Audible traffic signals are not pleasant noise to the ears...

Letters to the Editor

August 25, 1998

Audible traffic signals are not pleasant noise to the ears of 0) the blind

In a recent Intrepid Commuter column, the writer sang the praises of audible traffic signals that have been installed in Towson. Audible signals are intended to help blind people cross the street.

Speaking as a blind person, we don't need them.

They may seem like a good idea to the public because most people don't understand how blind people travel. It is really quite simple. I listen to the traffic pattern. I use my white cane to find the curb and navigate the pavement. I learned to cross the street safely as a child, just as sighted children do.

Newly blinded adults can easily learn these skills, too.

Audible signals can be distracting. If they are loud enough to be heard, they cover up the sound of traffic, but they can not be heard over busy traffic, so they would be useless even if I wanted to use them.

Audible signals may harm blind people, by negatively shaping society's beliefs about blindness. The underlying message is that blind people are not capable of crossing streets without such adaptations.

What saddens me the most is that a newly blinded adult may internalize this belief. In so doing, audible signals take away independence.

I don't want my tax dollars spent on audible signals.

However, if more are to be installed, I would like blind people to be actively involved in the process. If we want to make an investment that will improve the lives of blind people, let's focus on making advancements in technology accessible to the blind.

Lynn Mattioli


The writer is president of the Greater Baltimore chapter of the National Federation of the Blind.

Sauerbrey's tax cut attempts to buy votes

Candidate Ellen Sauerbrey's proposal to cut taxes only for the elderly is a brazen attempt to buy my vote at the expense of working taxpayers. To single out one group of citizens for a tax cut is discriminatory and unfair to all citizens who have not reached retirement age.

A tax cut should be across the board or not at all. Her tax cut plan is a scam that is detrimental to the majority of taxpayers to benefit no one but herself.

Charles M. Shannon


No contradiction in religious views

In his article "Who's wrong, whose rights?" (Aug. 14), John Rivera reported two views of homosexuality by religious leaders. He reports one side as saying, "Homosexuality is a sin," and the other as saying, "God loves and accepts love from all people, regardless of sexual orientation."

Mr. Rivera's conclusion is that they are "diametrically opposed interpretations of the word of God." He could not be more wrong.

If he had actually listened to the meeting with the press, he would have heard the theme that homosexuality is a sin, but God loves all of his children, and that we as his children should love one another, too. And so there is no contradiction or differences of interpretation.

God's word is very clear on two points. One, homosexuality is a sin. Two, marriage is the union of a woman and a man.

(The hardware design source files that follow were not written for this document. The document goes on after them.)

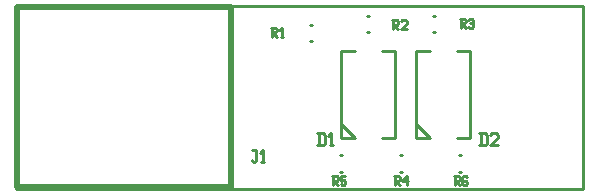
<source format=gbr>
G04 start of page 9 for group -4079 idx -4079 *
G04 Title: (unknown), topsilk *
G04 Creator: pcb 20140316 *
G04 CreationDate: Fri 27 Feb 2015 09:32:21 PM GMT UTC *
G04 For: ndholmes *
G04 Format: Gerber/RS-274X *
G04 PCB-Dimensions (mil): 1900.00 620.00 *
G04 PCB-Coordinate-Origin: lower left *
%MOIN*%
%FSLAX25Y25*%
%LNTOPSILK*%
%ADD51C,0.0200*%
%ADD50C,0.0100*%
G54D50*X500Y500D02*X189500D01*
Y61500D01*
X500D01*
Y500D01*
X127000Y46500D02*Y17500D01*
X109000Y46500D02*Y17500D01*
Y46500D02*X113500D01*
X122500D02*X127000D01*
X109000Y17500D02*X113500D01*
X122500D02*X127000D01*
X109000Y22000D02*X113500Y17500D01*
X128607Y11755D02*X129393D01*
X128607Y6245D02*X129393D01*
X108607Y11755D02*X109393D01*
X108607Y6245D02*X109393D01*
X98607Y55255D02*X99393D01*
X98607Y49745D02*X99393D01*
X152000Y46500D02*Y17500D01*
X134000Y46500D02*Y17500D01*
Y46500D02*X138500D01*
X147500D02*X152000D01*
X134000Y17500D02*X138500D01*
X147500D02*X152000D01*
X134000Y22000D02*X138500Y17500D01*
X148107Y11755D02*X148893D01*
X148107Y6245D02*X148893D01*
X117607Y58255D02*X118393D01*
X117607Y52745D02*X118393D01*
X139607Y58255D02*X140393D01*
X139607Y52745D02*X140393D01*
G54D51*X1000Y1000D02*X72300D01*
X1000Y61000D02*X72300D01*
Y1000D01*
X1000Y61000D02*X980Y1000D01*
G54D50*X101500Y19000D02*Y15000D01*
X103000Y19000D02*X103500Y18500D01*
Y15500D01*
X103000Y15000D02*X103500Y15500D01*
X101000Y15000D02*X103000D01*
X101000Y19000D02*X103000D01*
X105200Y15000D02*X106200D01*
X105700Y19000D02*Y15000D01*
X104700Y18000D02*X105700Y19000D01*
X106000Y4730D02*X107540D01*
X107925Y4345D01*
Y3575D01*
X107540Y3190D02*X107925Y3575D01*
X106385Y3190D02*X107540D01*
X106385Y4730D02*Y1650D01*
Y3190D02*X107925Y1650D01*
X108849Y4730D02*X110389D01*
X108849D02*Y3190D01*
X109234Y3575D01*
X110004D01*
X110389Y3190D01*
Y2035D01*
X110004Y1650D02*X110389Y2035D01*
X109234Y1650D02*X110004D01*
X108849Y2035D02*X109234Y1650D01*
X85500Y54230D02*X87040D01*
X87425Y53845D01*
Y53075D01*
X87040Y52690D02*X87425Y53075D01*
X85885Y52690D02*X87040D01*
X85885Y54230D02*Y51150D01*
Y52690D02*X87425Y51150D01*
X88734D02*X89504D01*
X89119Y54230D02*Y51150D01*
X88349Y53460D02*X89119Y54230D01*
X126500Y4730D02*X128040D01*
X128425Y4345D01*
Y3575D01*
X128040Y3190D02*X128425Y3575D01*
X126885Y3190D02*X128040D01*
X126885Y4730D02*Y1650D01*
Y3190D02*X128425Y1650D01*
X129349Y3190D02*X130889Y4730D01*
X129349Y3190D02*X131274D01*
X130889Y4730D02*Y1650D01*
X155500Y19000D02*Y15000D01*
X157000Y19000D02*X157500Y18500D01*
Y15500D01*
X157000Y15000D02*X157500Y15500D01*
X155000Y15000D02*X157000D01*
X155000Y19000D02*X157000D01*
X158700Y18500D02*X159200Y19000D01*
X160700D01*
X161200Y18500D01*
Y17500D01*
X158700Y15000D02*X161200Y17500D01*
X158700Y15000D02*X161200D01*
X146500Y4730D02*X148040D01*
X148425Y4345D01*
Y3575D01*
X148040Y3190D02*X148425Y3575D01*
X146885Y3190D02*X148040D01*
X146885Y4730D02*Y1650D01*
Y3190D02*X148425Y1650D01*
X150504Y4730D02*X150889Y4345D01*
X149734Y4730D02*X150504D01*
X149349Y4345D02*X149734Y4730D01*
X149349Y4345D02*Y2035D01*
X149734Y1650D01*
X150504Y3190D02*X150889Y2805D01*
X149349Y3190D02*X150504D01*
X149734Y1650D02*X150504D01*
X150889Y2035D01*
Y2805D02*Y2035D01*
X126000Y56730D02*X127540D01*
X127925Y56345D01*
Y55575D01*
X127540Y55190D02*X127925Y55575D01*
X126385Y55190D02*X127540D01*
X126385Y56730D02*Y53650D01*
Y55190D02*X127925Y53650D01*
X128849Y56345D02*X129234Y56730D01*
X130389D01*
X130774Y56345D01*
Y55575D01*
X128849Y53650D02*X130774Y55575D01*
X128849Y53650D02*X130774D01*
X148500Y57230D02*X150040D01*
X150425Y56845D01*
Y56075D01*
X150040Y55690D02*X150425Y56075D01*
X148885Y55690D02*X150040D01*
X148885Y57230D02*Y54150D01*
Y55690D02*X150425Y54150D01*
X151349Y56845D02*X151734Y57230D01*
X152504D01*
X152889Y56845D01*
Y54535D01*
X152504Y54150D02*X152889Y54535D01*
X151734Y54150D02*X152504D01*
X151349Y54535D02*X151734Y54150D01*
Y55690D02*X152889D01*
X79157Y13500D02*X80657D01*
Y10000D01*
X80157Y9500D02*X80657Y10000D01*
X79657Y9500D02*X80157D01*
X79157Y10000D02*X79657Y9500D01*
X82357D02*X83357D01*
X82857Y13500D02*Y9500D01*
X81857Y12500D02*X82857Y13500D01*
M02*

</source>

The debate is not about the accuracy or interpretation of God's word, but whether we accept it as an absolute truth or revise it when it doesn't agree with the opinions of the socially enlightened, politically correct segments of our society.

I think God did a good job writing scripture. Why should we rewrite it?

Mik Megary

Ocean Pines

Intervention comes too late to salvage young offenders

Your report indicated that the juvenile system failed in rehabilitating 17-year-old Donnell Russell, who was given a 30-year sentence for shooting another young man ("Repeat offender, 17, gets 30-year term for shooting man," Aug. 13). Judge Joseph H. H. Kaplan contended that rehabilitation efforts for young criminals are often worthless and that "the damage done to these people in the first years of life is hard to undo."

Judge Kaplan is absolutely correct. By the time intervention occurs, many young offenders are well on the way to becoming hardened criminals. An examination of Russell's case clearly supports this. His father was shot when Russell was 9, and his mother was in trouble with the law and abandoned him. Russell (( apparently entered the system at age 13 and received probation. By age 16, he was finally placed in a residential setting when a confined facility was needed. This is another instance of too little too late.

The juvenile justice system is staffed with many competent, dedicated professionals. However, their hands are often tied by limited resources, under-staffing and a changing political climate. This must be corrected if we want to have any chance of fixing the Donnell Russells of the world.

Paul Lavin


The writer is author of "Working With Angry and Violent Youth" and "Profiles in Fury: The Dynamics of Angry Youth Going 'Bad.' "

Label on plum is not peachy

The next person who holds up the supermarket manager at gunpoint won't be a wacko or disgruntled employee.